Secondly, once you get into “utilitarian” arguments the economic lines get hazy. If it costs less to kill X number of people by pollution than to clean up the pollution, how do you argue that the specific pollution should be cleaned up anyway, while still denying that other pollution is bad enough to also “deserve” being cleaned up? X degree of pollution/toxicity is acceptable but Y degree is not? Why? How? Who decides? The present-day ability to make a profit – or not – doesn’t seem all that useful, especially when the values of “commodities” – as you call them – can fluctuate a lot. Does it really make sense to just throw aluminum cans into the landfill if the recycle price happens to drop below X dollars per pound for a few days or something? Just the cost of changing things around must be considered too. Plus the value of habits, etc.
I love this.
Private capital is the only thing that should be risked on this type of decision.
No. Aluminum has a long track record. There is plenty of data on this.
Private capital is the only thing that should be risked on this type of decision.
We should be putting as much potentially valuable stuff into the landfills as possible. Someday we’ll be mining them for resources, and the more good stuff that’s in there, the sooner it will be economically viable.

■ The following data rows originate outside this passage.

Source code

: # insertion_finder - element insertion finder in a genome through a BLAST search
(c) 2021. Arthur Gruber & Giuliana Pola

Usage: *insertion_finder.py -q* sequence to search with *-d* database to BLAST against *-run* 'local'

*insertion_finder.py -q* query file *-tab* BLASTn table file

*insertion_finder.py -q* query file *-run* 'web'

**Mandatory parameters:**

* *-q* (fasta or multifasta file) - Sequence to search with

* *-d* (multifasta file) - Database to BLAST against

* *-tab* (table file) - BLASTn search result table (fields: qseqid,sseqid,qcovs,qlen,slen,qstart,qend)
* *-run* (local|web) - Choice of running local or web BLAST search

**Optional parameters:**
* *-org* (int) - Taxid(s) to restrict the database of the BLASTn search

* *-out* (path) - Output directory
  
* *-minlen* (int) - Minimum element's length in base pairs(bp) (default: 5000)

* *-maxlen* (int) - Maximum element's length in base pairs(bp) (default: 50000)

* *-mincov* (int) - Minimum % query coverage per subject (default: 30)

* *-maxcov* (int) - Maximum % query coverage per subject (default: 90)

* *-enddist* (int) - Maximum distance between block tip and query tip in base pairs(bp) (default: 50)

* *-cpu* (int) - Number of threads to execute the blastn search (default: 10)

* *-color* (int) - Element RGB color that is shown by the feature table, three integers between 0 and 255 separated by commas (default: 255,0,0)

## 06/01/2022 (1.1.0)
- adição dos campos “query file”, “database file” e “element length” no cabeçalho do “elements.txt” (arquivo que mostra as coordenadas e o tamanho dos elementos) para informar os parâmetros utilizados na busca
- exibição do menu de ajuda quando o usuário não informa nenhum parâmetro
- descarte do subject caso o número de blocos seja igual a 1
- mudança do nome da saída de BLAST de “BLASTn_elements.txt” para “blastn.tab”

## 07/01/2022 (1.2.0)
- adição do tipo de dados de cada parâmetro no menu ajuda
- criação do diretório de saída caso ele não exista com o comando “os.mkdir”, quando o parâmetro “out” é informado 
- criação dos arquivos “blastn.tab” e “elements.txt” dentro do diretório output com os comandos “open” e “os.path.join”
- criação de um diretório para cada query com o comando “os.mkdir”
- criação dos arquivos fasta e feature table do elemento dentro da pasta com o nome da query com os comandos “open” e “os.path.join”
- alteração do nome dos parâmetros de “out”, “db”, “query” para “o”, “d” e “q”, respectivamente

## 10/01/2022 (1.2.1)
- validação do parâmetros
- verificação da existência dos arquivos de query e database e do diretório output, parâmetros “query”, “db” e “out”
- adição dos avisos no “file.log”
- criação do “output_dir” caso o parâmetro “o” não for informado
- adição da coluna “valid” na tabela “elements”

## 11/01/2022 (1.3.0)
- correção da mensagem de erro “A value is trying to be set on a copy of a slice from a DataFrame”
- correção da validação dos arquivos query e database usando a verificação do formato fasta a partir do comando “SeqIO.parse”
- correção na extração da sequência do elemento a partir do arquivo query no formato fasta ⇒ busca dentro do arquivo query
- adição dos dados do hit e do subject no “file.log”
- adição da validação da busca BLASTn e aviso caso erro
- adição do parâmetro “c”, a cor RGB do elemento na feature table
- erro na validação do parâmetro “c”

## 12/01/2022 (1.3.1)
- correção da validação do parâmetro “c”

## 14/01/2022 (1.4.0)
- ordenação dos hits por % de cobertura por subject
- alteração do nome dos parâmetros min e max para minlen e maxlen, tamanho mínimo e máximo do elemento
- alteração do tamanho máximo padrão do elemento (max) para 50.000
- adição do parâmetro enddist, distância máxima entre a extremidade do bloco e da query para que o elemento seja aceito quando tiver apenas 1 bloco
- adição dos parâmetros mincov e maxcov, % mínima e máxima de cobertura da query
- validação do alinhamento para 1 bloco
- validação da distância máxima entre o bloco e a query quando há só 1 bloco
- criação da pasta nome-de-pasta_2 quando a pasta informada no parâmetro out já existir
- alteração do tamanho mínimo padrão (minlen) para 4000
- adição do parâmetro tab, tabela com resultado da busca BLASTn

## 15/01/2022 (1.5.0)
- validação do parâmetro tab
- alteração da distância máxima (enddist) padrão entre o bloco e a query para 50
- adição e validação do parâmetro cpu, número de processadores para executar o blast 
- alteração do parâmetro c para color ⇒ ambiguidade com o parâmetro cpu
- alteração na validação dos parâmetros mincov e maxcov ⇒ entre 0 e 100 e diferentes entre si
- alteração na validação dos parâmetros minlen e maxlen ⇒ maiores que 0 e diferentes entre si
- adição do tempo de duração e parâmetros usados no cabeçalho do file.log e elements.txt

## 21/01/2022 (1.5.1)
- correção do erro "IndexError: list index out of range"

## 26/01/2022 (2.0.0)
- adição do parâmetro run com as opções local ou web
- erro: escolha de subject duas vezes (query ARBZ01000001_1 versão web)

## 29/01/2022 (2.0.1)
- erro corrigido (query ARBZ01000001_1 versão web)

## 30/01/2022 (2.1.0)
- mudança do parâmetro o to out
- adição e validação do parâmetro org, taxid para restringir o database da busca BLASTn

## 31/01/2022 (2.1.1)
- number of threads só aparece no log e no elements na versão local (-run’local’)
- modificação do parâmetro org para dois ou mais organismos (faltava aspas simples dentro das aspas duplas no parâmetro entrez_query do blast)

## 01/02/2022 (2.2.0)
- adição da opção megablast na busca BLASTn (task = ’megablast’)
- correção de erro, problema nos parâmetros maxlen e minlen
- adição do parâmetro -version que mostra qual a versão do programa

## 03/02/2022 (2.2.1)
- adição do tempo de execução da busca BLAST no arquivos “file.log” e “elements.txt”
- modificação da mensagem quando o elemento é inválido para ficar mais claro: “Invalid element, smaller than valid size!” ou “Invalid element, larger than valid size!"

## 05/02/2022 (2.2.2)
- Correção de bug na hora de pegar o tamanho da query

That’s basically what happens with electronics. It’s too expensive right now to leach out the precious metals etc. that are inside.
Best guest on EconTalk!
I need to hear that. His Dave Rubin interview was excellent, too.
Recycling is an example of what I call the “Cleveland Fallacy”.
Imagine you’re driving from New York to L.A. with friends. As you pass Cleveland, they start screaming at you to hit the brakes: “or we’ll fall into the Pacific Ocean!”
True, we will have to recycle eventually; but until then bury the stuff and, 20 years from now, mini-robots will mine it for us.
Instead of the entire population put to involuntary servitude as unpaid sanitation engineers, washing and sorting garbage.
That’s the thing. Wealth (capital, intellectual capital etc.) solves a lot of problems. Recycling, except for aluminum, just destroys capital. It’s a waste of people’s time.